>>7051061I died in an emergency room in Toronto in late 2002. I decided not to tell my friends about it. It seemed just...weird. Besides, I was fine.
A few months pass, and two of my friends on separate occasions tell me that I seem different. I was always a very data-driven kind of person, but I was very passionate about my hobbies and other people. But things that used to matter to me a lot, like gaming, faded. I noticed that art and music didn't hit my feelings like they had. I used to tear up every time I saw the last Calvin and Hobbes strip. "Let's go exploring" used to just destroy me. Apparently I was very distant since my trip. One friend called me an automaton.
I started to wonder about it myself. I would catch myself spending minutes or ever hours just sitting, unfocused, not thinking, just existing. Waiting for something.

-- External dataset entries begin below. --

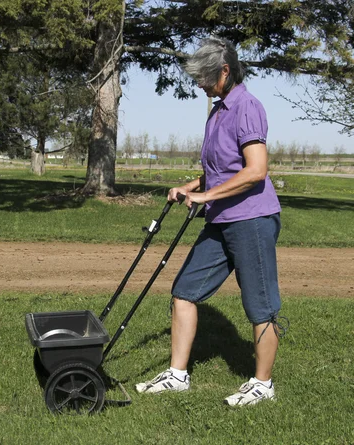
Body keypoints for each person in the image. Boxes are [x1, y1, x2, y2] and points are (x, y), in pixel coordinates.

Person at [136, 37, 285, 406]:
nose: (199, 83)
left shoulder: (247, 106)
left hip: (252, 218)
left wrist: (205, 197)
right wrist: (189, 187)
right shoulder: (218, 111)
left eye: (204, 76)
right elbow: (219, 171)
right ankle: (177, 375)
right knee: (184, 291)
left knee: (260, 306)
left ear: (224, 70)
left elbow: (256, 171)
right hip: (221, 219)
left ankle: (262, 384)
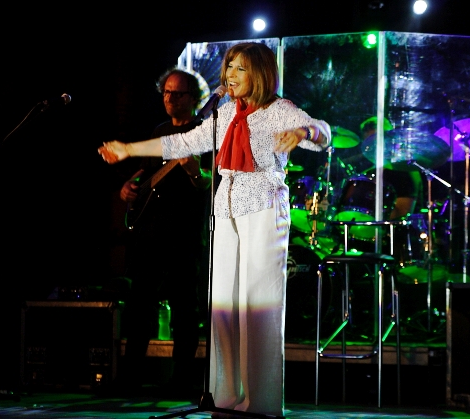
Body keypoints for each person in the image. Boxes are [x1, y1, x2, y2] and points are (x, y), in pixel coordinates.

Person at [99, 42, 331, 417]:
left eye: (240, 69)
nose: (230, 75)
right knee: (224, 306)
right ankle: (226, 397)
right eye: (229, 68)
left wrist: (305, 131)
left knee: (258, 304)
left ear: (259, 73)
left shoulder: (277, 109)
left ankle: (261, 402)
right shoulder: (225, 113)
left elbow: (324, 132)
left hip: (263, 204)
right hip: (225, 207)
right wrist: (129, 149)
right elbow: (183, 141)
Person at [113, 68, 212, 397]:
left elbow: (209, 183)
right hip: (150, 232)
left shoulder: (203, 133)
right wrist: (129, 186)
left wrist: (195, 173)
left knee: (184, 309)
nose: (169, 99)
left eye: (177, 93)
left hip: (184, 233)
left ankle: (181, 381)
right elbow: (145, 173)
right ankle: (130, 378)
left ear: (194, 98)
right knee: (140, 306)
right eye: (166, 92)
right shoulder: (160, 131)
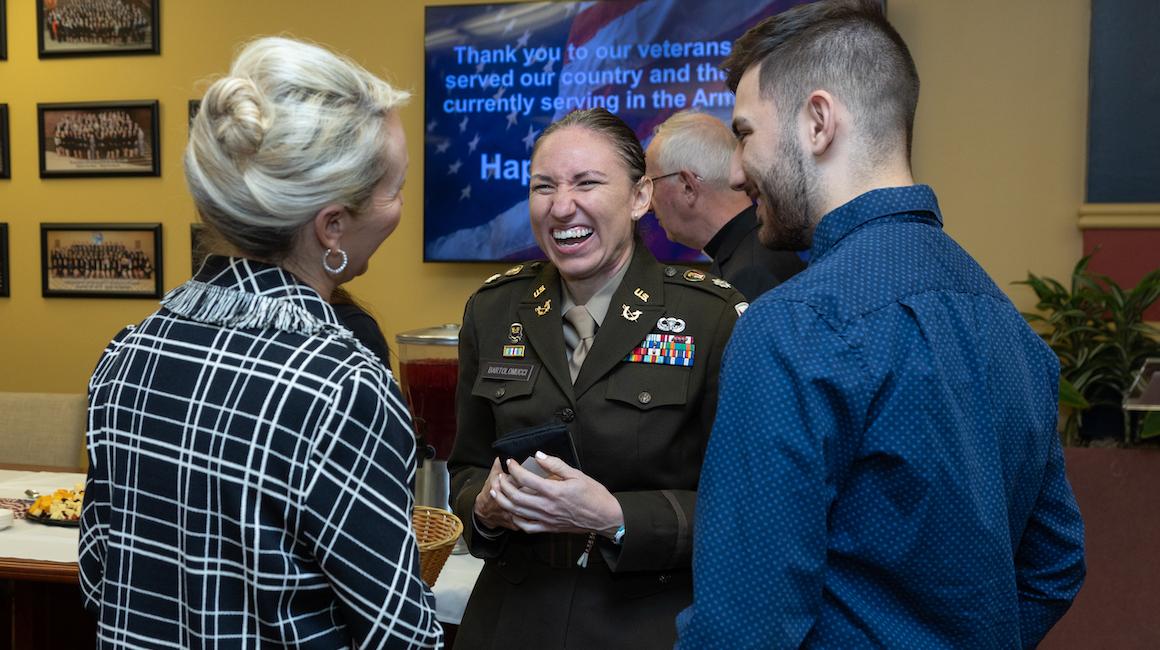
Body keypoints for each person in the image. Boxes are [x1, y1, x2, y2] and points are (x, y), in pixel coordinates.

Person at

I went off to college and spent the whole time not understanding the people around me at all. They were all discovering their first passions or addictions or causes, and I was just there. Existing.
I finished school and job-drifted for a while. I can work hard and stay focused basically forever.
I joined the military and soldiered for a while. I am a great medic. I don't get frightened or sad when I have to work. I just take care of my guys.
I even got married. I have three wonderful little children. I feel something there. I take care of them, and teach them to reason, be considerate of others, to respect other living things, and value themselves. But I do this because it matters. I call it love, but I love other people all the same way. The giant, meat-monster soldier who is wounded makes me feel the same urgency and compassion as my two year old son when he wants to know why the flowers died at the end of summer. The soldier, my son, and the flower are all life to me.
I died. The mechanism started up again, but the life is gone. Now I just follow my programming, and try to help the things that are still alive.